* _ASSIGNED TASK_
Whenever a line below mentions the word "compliance", that line should be copied.

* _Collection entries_
********
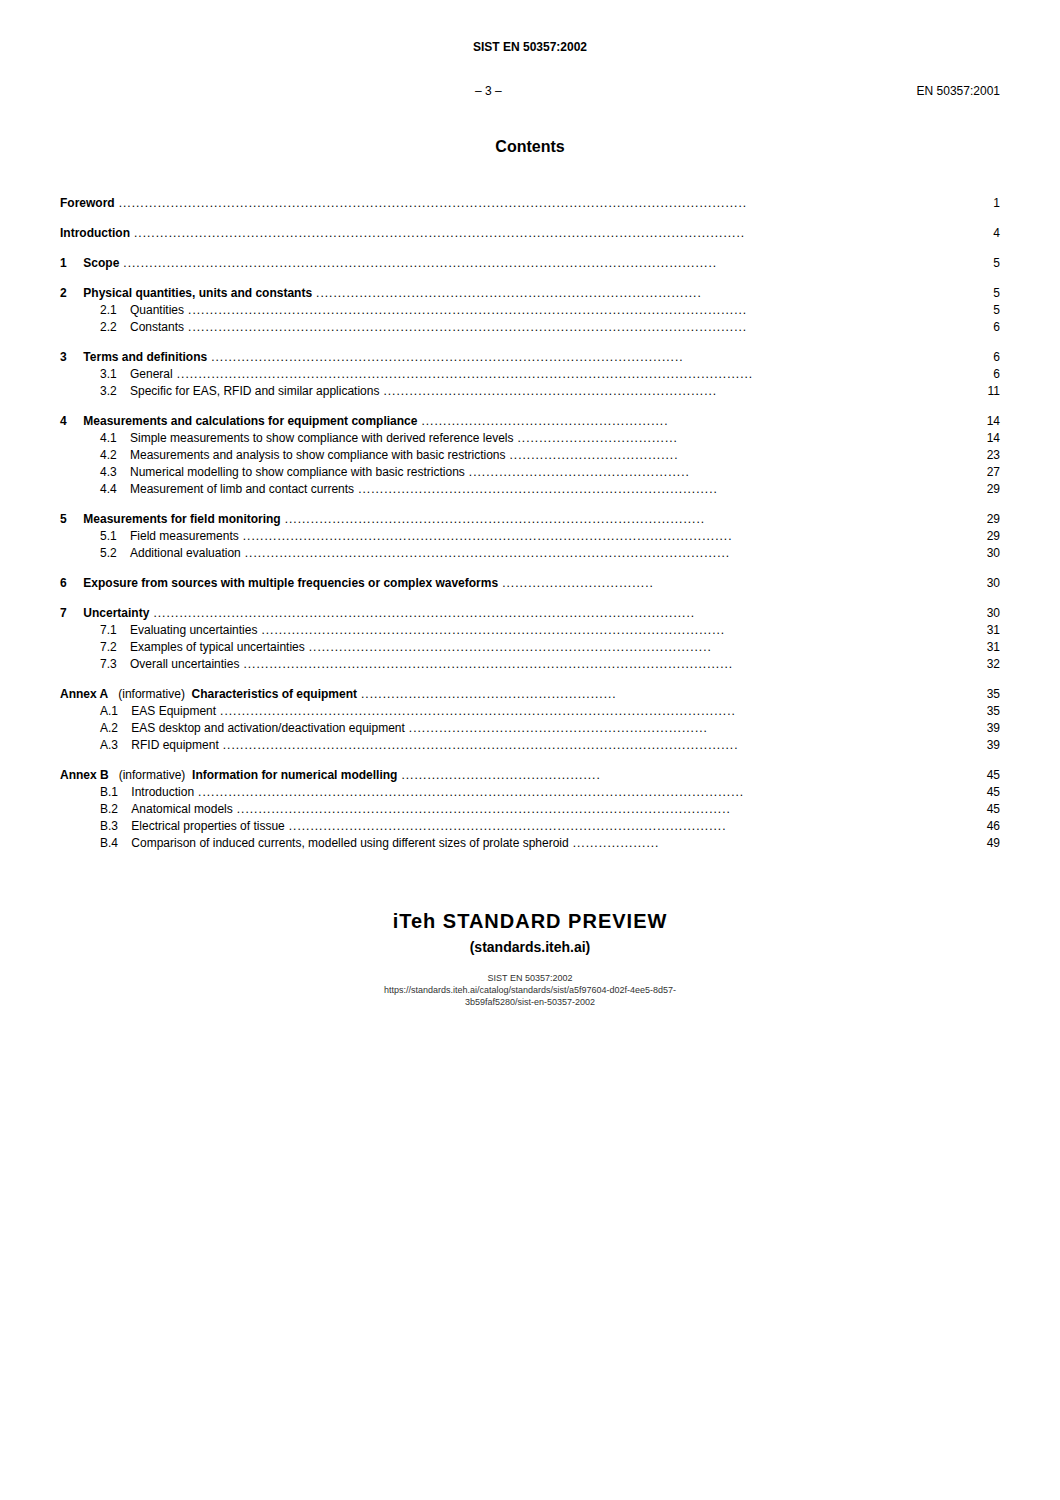SIST EN 50357:2002
– 3 – EN 50357:2001
Contents
Foreword ................................................................................................................................................. 1
Introduction ............................................................................................................................................. 4
1 Scope ......................................................................................................................................... 5
2 Physical quantities, units and constants ......................................................................................... 5
2.1 Quantities ................................................................................................................................. 5
2.2 Constants ................................................................................................................................. 6
3 Terms and definitions ............................................................................................................. 6
3.1 General ..................................................................................................................................... 6
3.2 Specific for EAS, RFID and similar applications ............................................................................. 11
4 Measurements and calculations for equipment compliance ......................................................... 14
4.1 Simple measurements to show compliance with derived reference levels ..................................... 14
4.2 Measurements and analysis to show compliance with basic restrictions ....................................... 23
4.3 Numerical modelling to show compliance with basic restrictions ................................................... 27
4.4 Measurement of limb and contact currents ................................................................................... 29
5 Measurements for field monitoring ................................................................................................. 29
5.1 Field measurements ................................................................................................................. 29
5.2 Additional evaluation ................................................................................................................ 30
6 Exposure from sources with multiple frequencies or complex waveforms ................................... 30
7 Uncertainty ............................................................................................................................. 30
7.1 Evaluating uncertainties ........................................................................................................... 31
7.2 Examples of typical uncertainties ............................................................................................. 31
7.3 Overall uncertainties ................................................................................................................. 32
Annex A (informative) Characteristics of equipment ........................................................... 35
A.1 EAS Equipment ....................................................................................................................... 35
A.2 EAS desktop and activation/deactivation equipment ..................................................................... 39
A.3 RFID equipment ....................................................................................................................... 39
Annex B (informative) Information for numerical modelling .............................................. 45
B.1 Introduction .............................................................................................................................. 45
B.2 Anatomical models .................................................................................................................. 45
B.3 Electrical properties of tissue ..................................................................................................... 46
B.4 Comparison of induced currents, modelled using different sizes of prolate spheroid .................... 49
iTeh STANDARD PREVIEW
(standards.iteh.ai)
SIST EN 50357:2002
https://standards.iteh.ai/catalog/standards/sist/a5f97604-d02f-4ee5-8d57-
3b59faf5280/sist-en-50357-2002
********
* _RESULT FOR THIS TASK_
4 Measurements and calculations for equipment compliance ......................................................... 14
4.1 Simple measurements to show compliance with derived reference levels ..................................... 14
4.2 Measurements and analysis to show compliance with basic restrictions ....................................... 23
4.3 Numerical modelling to show compliance with basic restrictions ................................................... 27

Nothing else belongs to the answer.